Monday Night Tabletop Round-up 20/10/14

Another Monday and another pie, chips, beer and games night. Game night makes Mondays almost palatable … almost.

Age of War

Players: 6 (Plays 2-6)

Duration: 30 minutes

For me there is a real thrill in picking up a handful of dice, dropping them on a table, watching them bounce, roll and spin to a stop and hoping they will land on your side. It’s a simple act full of tension. What I like a lot less is waiting for this joy and that’s a problem that Age of War has.

Gameplay is simple. On their turn players pick up the 7 custom dice and roll them. They then choose one of the castle cards in the centre of the table and commit dice to it that match one of the rows on the card. They then roll the remaining dice to try and match further rows on that card. If they successfully complete all rows then they claim the card but each time they fail a roll they set a dice aside and try again. If they run out of dice they fail their turn. Cards have points values and a colour and if a player gets all cards of the same colour then they get bonus points. It’s also possible to try and claim an opponent’s card if they have not completed it as part of a set but it gets an additional row and is more difficult. Play finishes when all castles are captured.

EXERCISE GOAL >> In the game night round-up, what ends a game of Age of War? Answer from the round-up text only, not from the items.

DATA ROWS >>
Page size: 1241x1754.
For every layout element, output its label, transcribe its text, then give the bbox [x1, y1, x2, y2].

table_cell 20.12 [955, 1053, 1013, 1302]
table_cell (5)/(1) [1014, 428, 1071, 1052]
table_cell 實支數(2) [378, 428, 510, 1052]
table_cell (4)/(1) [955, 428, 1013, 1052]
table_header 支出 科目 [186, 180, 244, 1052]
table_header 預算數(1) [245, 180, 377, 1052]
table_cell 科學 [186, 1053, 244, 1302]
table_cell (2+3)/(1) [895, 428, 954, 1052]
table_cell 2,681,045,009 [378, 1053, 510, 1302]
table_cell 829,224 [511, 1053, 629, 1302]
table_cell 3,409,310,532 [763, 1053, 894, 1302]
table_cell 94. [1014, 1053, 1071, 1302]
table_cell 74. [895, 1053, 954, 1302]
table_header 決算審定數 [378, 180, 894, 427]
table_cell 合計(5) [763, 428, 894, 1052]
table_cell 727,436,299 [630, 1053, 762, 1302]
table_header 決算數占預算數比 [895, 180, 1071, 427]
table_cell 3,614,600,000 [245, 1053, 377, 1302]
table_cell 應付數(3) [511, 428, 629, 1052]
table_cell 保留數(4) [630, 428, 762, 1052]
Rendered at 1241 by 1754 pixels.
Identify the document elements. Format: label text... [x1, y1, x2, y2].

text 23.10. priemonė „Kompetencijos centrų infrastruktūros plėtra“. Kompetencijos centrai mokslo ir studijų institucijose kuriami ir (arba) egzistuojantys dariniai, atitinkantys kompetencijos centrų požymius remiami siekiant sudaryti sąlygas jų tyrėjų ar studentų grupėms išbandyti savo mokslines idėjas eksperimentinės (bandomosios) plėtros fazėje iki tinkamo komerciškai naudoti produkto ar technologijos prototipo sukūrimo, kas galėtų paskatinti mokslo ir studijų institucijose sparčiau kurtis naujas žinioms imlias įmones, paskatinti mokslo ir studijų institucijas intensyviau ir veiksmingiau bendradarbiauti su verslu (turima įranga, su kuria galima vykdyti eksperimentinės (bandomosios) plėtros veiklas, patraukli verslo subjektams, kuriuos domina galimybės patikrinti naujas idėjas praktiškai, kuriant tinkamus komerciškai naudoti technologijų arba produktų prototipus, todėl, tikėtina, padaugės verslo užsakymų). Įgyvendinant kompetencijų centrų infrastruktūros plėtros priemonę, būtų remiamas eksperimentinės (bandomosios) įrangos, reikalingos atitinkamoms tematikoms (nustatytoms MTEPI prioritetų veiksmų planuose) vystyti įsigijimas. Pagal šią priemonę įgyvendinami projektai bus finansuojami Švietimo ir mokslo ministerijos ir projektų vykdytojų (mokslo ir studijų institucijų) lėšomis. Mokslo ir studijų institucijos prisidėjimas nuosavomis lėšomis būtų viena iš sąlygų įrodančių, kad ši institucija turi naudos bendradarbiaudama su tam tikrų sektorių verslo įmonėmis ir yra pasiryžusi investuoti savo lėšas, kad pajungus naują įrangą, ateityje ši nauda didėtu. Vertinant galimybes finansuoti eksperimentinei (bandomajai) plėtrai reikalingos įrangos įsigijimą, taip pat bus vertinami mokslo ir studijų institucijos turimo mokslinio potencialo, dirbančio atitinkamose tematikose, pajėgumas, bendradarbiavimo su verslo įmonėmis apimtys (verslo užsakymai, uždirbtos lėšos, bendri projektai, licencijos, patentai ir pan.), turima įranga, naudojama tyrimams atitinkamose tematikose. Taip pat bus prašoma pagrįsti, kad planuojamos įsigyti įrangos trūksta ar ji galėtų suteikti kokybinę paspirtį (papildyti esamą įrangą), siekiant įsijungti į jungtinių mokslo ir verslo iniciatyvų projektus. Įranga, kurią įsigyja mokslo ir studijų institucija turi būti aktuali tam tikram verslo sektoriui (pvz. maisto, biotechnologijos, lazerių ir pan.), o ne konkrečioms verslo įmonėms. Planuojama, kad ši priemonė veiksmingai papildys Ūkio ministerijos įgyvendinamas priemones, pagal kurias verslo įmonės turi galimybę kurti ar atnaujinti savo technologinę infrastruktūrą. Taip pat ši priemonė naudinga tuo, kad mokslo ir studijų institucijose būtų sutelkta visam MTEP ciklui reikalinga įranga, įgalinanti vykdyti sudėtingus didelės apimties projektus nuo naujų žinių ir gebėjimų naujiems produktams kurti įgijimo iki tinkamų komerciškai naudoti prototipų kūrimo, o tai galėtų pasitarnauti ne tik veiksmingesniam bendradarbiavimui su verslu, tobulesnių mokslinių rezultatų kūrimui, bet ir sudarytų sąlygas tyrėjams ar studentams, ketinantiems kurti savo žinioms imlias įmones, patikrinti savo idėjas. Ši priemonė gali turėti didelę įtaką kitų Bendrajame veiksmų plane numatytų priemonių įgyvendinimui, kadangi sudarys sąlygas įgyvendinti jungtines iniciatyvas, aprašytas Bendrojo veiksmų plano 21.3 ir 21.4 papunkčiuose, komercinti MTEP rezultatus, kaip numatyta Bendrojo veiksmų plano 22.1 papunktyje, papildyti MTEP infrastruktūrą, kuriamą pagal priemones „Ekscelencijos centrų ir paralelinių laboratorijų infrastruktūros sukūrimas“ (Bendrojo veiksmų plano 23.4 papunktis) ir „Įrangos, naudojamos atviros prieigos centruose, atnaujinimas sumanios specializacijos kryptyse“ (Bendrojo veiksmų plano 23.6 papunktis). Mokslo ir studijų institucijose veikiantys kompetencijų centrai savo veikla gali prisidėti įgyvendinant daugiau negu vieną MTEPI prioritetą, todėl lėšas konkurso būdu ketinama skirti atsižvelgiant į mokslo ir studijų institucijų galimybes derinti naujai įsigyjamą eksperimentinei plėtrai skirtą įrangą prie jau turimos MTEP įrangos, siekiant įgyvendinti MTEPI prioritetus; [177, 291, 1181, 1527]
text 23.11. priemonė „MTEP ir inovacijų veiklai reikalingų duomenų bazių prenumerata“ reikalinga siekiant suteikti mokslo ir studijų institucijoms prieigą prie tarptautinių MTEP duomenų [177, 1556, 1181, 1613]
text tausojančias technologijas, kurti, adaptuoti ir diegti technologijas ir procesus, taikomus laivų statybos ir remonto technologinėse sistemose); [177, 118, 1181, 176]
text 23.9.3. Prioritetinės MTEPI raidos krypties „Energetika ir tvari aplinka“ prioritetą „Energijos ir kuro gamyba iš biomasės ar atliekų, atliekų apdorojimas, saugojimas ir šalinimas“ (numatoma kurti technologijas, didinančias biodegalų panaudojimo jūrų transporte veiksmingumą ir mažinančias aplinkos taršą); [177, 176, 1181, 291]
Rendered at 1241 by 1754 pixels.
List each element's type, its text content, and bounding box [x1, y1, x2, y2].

SOLVED PROBLEM >> Play finishes when all castles are captured.